= Dataset records =
+ + + + + + +

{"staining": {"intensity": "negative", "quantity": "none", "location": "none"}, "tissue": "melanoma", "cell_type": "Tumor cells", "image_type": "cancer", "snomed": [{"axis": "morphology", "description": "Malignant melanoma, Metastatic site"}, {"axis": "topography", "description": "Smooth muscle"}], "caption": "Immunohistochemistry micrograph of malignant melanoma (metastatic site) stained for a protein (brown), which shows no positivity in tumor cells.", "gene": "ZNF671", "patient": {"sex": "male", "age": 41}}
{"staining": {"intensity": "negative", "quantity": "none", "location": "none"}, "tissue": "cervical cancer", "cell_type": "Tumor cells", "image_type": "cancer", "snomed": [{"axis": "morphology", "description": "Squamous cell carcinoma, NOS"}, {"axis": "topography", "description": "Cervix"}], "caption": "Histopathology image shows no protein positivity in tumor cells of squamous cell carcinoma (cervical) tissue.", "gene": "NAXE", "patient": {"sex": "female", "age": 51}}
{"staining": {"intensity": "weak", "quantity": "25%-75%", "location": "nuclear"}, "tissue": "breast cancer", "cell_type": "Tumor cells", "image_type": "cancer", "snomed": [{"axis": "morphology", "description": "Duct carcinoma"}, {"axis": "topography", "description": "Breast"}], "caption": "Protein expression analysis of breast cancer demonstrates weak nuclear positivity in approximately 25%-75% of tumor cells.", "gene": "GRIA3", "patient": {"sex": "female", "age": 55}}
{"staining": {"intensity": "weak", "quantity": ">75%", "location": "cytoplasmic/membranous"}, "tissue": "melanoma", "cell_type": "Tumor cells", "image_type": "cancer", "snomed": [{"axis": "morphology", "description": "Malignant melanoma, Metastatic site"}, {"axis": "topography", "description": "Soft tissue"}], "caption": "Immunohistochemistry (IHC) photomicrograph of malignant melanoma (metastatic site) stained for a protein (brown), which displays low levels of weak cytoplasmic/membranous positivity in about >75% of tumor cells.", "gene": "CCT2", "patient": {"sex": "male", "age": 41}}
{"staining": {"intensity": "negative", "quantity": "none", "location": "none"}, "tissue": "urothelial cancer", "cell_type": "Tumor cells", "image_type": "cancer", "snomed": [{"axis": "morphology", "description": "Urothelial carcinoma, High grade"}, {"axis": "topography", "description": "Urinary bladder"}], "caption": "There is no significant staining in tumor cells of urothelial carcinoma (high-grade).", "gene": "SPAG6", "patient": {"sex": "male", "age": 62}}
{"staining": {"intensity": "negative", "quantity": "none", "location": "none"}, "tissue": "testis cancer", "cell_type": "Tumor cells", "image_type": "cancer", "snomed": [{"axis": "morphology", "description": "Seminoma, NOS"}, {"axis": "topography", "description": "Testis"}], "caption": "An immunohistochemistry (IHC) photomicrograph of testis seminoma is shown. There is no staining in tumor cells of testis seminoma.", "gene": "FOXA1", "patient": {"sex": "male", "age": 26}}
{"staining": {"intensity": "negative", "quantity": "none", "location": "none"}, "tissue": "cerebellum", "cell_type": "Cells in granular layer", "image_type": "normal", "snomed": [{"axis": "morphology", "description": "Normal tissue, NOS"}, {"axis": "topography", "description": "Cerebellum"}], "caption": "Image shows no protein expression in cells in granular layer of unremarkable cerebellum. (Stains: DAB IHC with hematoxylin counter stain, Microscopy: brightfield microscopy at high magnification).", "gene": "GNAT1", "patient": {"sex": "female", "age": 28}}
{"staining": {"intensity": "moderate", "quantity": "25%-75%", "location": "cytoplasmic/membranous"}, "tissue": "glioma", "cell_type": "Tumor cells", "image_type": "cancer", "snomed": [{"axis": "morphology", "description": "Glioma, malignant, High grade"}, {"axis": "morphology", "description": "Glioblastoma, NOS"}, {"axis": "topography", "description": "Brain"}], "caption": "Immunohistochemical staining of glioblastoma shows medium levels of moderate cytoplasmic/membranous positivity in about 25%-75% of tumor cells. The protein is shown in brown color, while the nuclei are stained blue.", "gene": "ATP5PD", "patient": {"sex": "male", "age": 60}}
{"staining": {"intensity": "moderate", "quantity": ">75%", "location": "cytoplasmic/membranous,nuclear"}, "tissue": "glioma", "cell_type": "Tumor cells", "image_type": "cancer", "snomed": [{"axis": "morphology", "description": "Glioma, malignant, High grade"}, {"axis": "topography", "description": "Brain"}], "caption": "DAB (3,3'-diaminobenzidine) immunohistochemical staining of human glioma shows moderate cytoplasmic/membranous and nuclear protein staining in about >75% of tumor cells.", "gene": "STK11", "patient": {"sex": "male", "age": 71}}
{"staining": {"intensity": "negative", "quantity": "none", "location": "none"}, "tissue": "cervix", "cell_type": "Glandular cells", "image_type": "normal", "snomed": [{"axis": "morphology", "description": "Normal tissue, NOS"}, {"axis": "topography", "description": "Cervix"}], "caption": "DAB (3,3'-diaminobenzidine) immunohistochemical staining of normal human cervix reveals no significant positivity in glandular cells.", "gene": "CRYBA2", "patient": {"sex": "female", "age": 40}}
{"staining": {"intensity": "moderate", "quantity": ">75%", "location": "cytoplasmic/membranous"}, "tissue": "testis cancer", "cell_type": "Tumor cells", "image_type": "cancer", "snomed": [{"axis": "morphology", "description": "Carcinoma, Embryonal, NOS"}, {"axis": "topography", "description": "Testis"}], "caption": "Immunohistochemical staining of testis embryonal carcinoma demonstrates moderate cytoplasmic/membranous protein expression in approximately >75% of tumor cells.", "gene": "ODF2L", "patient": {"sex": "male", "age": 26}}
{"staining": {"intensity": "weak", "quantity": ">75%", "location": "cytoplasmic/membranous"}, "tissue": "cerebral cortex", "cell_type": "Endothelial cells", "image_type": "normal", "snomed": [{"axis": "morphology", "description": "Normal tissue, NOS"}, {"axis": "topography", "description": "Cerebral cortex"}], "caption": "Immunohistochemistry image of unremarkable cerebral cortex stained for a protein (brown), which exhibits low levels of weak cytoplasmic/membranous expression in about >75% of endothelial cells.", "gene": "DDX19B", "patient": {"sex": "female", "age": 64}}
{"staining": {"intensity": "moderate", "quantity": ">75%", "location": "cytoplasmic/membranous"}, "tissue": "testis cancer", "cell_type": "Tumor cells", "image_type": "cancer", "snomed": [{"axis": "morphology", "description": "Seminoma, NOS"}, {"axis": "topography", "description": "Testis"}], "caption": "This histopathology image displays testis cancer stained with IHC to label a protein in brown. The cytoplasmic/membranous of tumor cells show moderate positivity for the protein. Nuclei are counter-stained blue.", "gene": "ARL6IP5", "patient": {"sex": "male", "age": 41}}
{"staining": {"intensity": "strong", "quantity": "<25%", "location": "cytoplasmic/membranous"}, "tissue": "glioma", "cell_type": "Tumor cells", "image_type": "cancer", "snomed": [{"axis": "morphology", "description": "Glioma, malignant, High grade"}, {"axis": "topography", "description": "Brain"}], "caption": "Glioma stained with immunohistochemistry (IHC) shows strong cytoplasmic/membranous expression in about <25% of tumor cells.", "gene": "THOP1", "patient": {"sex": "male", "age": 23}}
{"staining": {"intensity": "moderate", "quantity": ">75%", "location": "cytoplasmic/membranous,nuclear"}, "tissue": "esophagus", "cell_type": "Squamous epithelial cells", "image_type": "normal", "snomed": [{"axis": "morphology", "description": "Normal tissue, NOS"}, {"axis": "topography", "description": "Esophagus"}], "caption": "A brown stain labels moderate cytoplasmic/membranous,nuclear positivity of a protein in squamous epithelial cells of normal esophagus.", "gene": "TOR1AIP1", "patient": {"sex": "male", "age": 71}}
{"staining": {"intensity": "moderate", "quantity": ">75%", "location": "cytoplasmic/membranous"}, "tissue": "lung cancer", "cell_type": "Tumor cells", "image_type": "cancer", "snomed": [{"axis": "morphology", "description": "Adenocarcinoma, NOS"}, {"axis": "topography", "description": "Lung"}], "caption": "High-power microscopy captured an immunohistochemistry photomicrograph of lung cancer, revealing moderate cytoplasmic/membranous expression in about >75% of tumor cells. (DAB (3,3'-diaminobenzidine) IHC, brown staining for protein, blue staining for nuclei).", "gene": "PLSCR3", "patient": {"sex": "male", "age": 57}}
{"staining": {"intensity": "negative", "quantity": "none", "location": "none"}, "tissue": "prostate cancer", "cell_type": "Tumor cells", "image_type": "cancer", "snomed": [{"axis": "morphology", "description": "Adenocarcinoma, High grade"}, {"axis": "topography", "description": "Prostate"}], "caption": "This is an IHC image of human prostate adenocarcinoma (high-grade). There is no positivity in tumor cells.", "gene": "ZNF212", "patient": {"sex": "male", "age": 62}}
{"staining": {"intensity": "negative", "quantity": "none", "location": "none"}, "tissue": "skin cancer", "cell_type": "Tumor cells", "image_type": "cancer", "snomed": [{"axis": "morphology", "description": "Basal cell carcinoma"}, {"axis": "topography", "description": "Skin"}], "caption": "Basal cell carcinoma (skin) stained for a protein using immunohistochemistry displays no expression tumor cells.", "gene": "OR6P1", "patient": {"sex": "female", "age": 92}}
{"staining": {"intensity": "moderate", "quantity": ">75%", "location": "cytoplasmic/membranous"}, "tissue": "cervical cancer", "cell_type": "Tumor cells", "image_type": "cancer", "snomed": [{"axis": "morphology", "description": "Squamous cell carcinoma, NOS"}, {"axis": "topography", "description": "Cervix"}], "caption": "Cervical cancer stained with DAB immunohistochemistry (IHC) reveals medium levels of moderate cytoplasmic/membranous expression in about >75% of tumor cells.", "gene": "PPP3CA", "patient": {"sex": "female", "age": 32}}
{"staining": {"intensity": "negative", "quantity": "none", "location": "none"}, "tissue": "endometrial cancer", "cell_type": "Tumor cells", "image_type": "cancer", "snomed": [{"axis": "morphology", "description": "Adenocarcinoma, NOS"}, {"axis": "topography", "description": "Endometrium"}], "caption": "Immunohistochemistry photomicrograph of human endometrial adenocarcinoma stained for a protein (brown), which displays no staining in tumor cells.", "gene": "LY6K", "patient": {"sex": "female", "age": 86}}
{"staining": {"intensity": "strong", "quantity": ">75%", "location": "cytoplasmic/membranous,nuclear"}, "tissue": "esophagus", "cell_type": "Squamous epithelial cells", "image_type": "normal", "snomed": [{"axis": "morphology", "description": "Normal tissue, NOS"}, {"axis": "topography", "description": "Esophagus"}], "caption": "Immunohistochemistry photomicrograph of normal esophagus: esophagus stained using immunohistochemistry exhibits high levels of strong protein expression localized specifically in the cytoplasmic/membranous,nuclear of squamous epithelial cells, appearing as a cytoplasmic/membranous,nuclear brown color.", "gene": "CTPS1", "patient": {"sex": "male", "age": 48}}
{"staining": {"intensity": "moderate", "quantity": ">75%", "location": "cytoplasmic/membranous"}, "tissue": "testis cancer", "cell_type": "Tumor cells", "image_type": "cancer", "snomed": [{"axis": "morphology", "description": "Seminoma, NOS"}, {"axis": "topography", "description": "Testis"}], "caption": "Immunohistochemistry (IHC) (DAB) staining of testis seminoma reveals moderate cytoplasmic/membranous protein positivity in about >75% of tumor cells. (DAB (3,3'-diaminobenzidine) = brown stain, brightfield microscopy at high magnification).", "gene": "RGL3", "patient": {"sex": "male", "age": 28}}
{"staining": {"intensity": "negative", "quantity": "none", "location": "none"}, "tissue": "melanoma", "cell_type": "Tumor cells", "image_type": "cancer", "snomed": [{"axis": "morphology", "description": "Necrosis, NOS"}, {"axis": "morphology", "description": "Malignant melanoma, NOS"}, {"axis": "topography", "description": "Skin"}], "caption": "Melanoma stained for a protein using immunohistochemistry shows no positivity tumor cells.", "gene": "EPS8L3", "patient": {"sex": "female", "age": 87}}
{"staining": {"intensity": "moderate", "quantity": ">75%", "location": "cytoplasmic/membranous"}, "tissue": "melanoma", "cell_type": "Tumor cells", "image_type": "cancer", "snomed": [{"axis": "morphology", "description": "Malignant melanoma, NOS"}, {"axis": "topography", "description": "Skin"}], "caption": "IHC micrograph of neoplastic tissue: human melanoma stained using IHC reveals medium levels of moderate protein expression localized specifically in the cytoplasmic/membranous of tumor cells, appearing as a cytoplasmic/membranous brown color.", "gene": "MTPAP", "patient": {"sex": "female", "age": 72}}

+ + + + + + +

= Task item =
Reproduce the listing above exactly as far as the line with "photomicrograph of malignant", that line included.

= Written reply =
{"staining": {"intensity": "negative", "quantity": "none", "location": "none"}, "tissue": "melanoma", "cell_type": "Tumor cells", "image_type": "cancer", "snomed": [{"axis": "morphology", "description": "Malignant melanoma, Metastatic site"}, {"axis": "topography", "description": "Smooth muscle"}], "caption": "Immunohistochemistry micrograph of malignant melanoma (metastatic site) stained for a protein (brown), which shows no positivity in tumor cells.", "gene": "ZNF671", "patient": {"sex": "male", "age": 41}}
{"staining": {"intensity": "negative", "quantity": "none", "location": "none"}, "tissue": "cervical cancer", "cell_type": "Tumor cells", "image_type": "cancer", "snomed": [{"axis": "morphology", "description": "Squamous cell carcinoma, NOS"}, {"axis": "topography", "description": "Cervix"}], "caption": "Histopathology image shows no protein positivity in tumor cells of squamous cell carcinoma (cervical) tissue.", "gene": "NAXE", "patient": {"sex": "female", "age": 51}}
{"staining": {"intensity": "weak", "quantity": "25%-75%", "location": "nuclear"}, "tissue": "breast cancer", "cell_type": "Tumor cells", "image_type": "cancer", "snomed": [{"axis": "morphology", "description": "Duct carcinoma"}, {"axis": "topography", "description": "Breast"}], "caption": "Protein expression analysis of breast cancer demonstrates weak nuclear positivity in approximately 25%-75% of tumor cells.", "gene": "GRIA3", "patient": {"sex": "female", "age": 55}}
{"staining": {"intensity": "weak", "quantity": ">75%", "location": "cytoplasmic/membranous"}, "tissue": "melanoma", "cell_type": "Tumor cells", "image_type": "cancer", "snomed": [{"axis": "morphology", "description": "Malignant melanoma, Metastatic site"}, {"axis": "topography", "description": "Soft tissue"}], "caption": "Immunohistochemistry (IHC) photomicrograph of malignant melanoma (metastatic site) stained for a protein (brown), which displays low levels of weak cytoplasmic/membranous positivity in about >75% of tumor cells.", "gene": "CCT2", "patient": {"sex": "male", "age": 41}}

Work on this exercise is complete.